EXERCISE REQUIREMENTS:
(1) Starting at the words "And I know you" and stopping after "to look like.", reproduce that span of the interview transcript with "iteration" changed to "phase".
(2) Please write what comes next in the interview transcript, picking up after its last sentence.

# start of PROVIDED TEXT

And here was this woman who had this amazing opportunity, and I was just like, “I’m ready.” I didn’t go see the house. I didn’t go see the land. She showed me some pictures and I was like, “This is it.” And you know, looking back at it, I probably should have done things a little differently, but you know, you have… The naivete is what makes things happen because I truly believe anything is possible. It might not look exactly how you imagined it in your head, but I truly believe that with time, and energy, and effort, you can make anything happen. And I just understood that this was just a step that was a necessary step regardless of how it turned out.

And for the most part, it was a really great step, and a good opportunity, and a moment that I needed because I think aside from just my farming journey, I needed stillness, and I needed quiet, and I needed to heal. I went from Harlem, New York City, all of these experiences that I had, to a tiny town kind of off the road in this community of people who were just living. And although I wasn’t related to them, they felt like family. To this day, they feel like family. You know, I loved my neighbors. I call my neighbor uncle. I call him Uncle Ronald. And he was so helpful.

And so, yeah, that’s kind of how that happened. And it just turned out that it wasn’t the best situation for what I wanted to do for a series of reasons. It’s just kind of how things go. But it was an amazing moment and an amazing opportunity, and I’m so grateful to have it, and grateful for the space that I had to learn and to grow.

And I know you had more questions, so I’ll let you kind of ask what you’re still curious about within that whole.

Michelle Brooks: Yeah. Well, I know you’re now going to be still in South Carolina but in Charleston. I think you had said Johns Island. Is that right?

LaChaun Moore: Yes.

Michelle Brooks: So, are you able to collect some of what you were growing in Lowcountry and bring it to where you’re going to be? And what is this kind of second iteration of this land going to look like? Or this land journey. Second iteration of this land journey going to look like.

# end of PROVIDED TEXT
# start of DATA SECTION

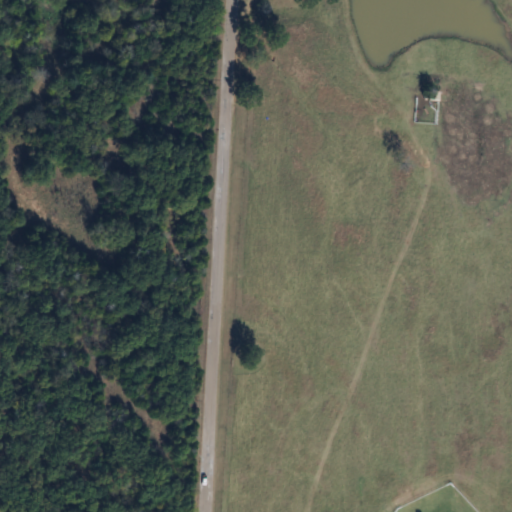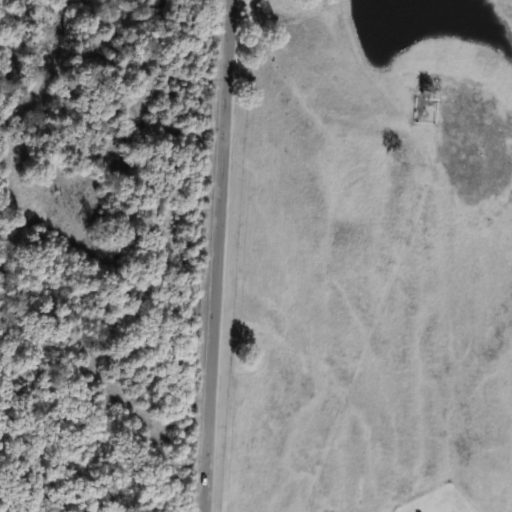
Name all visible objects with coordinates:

# end of DATA SECTION

ANSWERS FOR THE TASKS:
(1)
And I know you had more questions, so I’ll let you kind of ask what you’re still curious about within that whole.

Michelle Brooks: Yeah. Well, I know you’re now going to be still in South Carolina but in Charleston. I think you had said Johns Island. Is that right?

LaChaun Moore: Yes.

Michelle Brooks: So, are you able to collect some of what you were growing in Lowcountry and bring it to where you’re going to be? And what is this kind of second phase of this land going to look like? Or this land journey. Second phase of this land journey going to look like.

(2)
LaChaun Moore: Yeah, so the first journey was smaller, so it was about an acre’s worth of land, but I wasn’t growing on all of it, and you can see pictures, I believe, in episode 27, which is when I did the part two when I showed pictures of what I was growing. I was definitely ambitious in the amount of things that I was growing. I also at the time had more free time, so I was able to be more hands-on in the beginning, but I was growing birdhouse gourds and luffa gourds. I planted like four types of watermelons, which is a huge mistake. Don’t ever do that. If anyone ever wants to do it, and it was in row too, and the watermelons just took over the whole plot. They grew and grew. And I only ended up being able to harvest like three good watermelons.

Michelle Brooks: Oh, no.

LaChaun Moore: It was a mess. And so, I think halfway through because they were encroaching on the space so much, I ended up just having to pull them up. But I grow… I grew, excuse me. I grew Acadian brown cotton and Sea Island brown cotton. I also grew green cotton from Oaxaca, Mexico. So, the green cotton from Oaxaca, Mexico, and the Acadian brown cotton were gifted to me from Sharon Donnan, who was also on the podcast, and I got the Sea Island brown cotton and I believe green, the other variety of green, which was Gossypium hirsutum, it’s like a hand spinner’s cotton, from Southern Seed Exposure.

And I also grew pea flowers, and then of course Indigofera suffruticosa, which was in a separate plot and more concentrated amount. There’s a lot of plants that I didn’t even count how many plants it was because I broadcasted the seeds, but it was a lot of indigo. And I learned a lot. I learned a lot. And so, in that learning, I’ve taken that experience and put it into scaling up, so now I have access really to like… I don’t know. Maybe 10 or 15 acres. But I’m starting with one because I am one person, and it’s on Johns Island, and the field is tended to by Mr. Joseph Fields, who is a very well known Black organic farmer, or organic Black farmer. I don’t know how to say that but it’s important that people know that he’s a Black farmer and his farm is organic.

It's on Johns Island. Anyone who knows the Charleston area knows that Johns Island is where farms are and some of the best produce from the state, or from Charleston, comes from a lot of beautiful farms, and Johns Island is also just a beautiful island in general.

Michelle Brooks: That’s amazing. Wow, so that’s 10 times or even more than 10 times the space that you had previously, so you’re starting with one and each year are you going to expand a little further? Or even within a single growing season would you be able to kind of add to your one acre if time and space and energy and the weather and everything else allow for that expansion?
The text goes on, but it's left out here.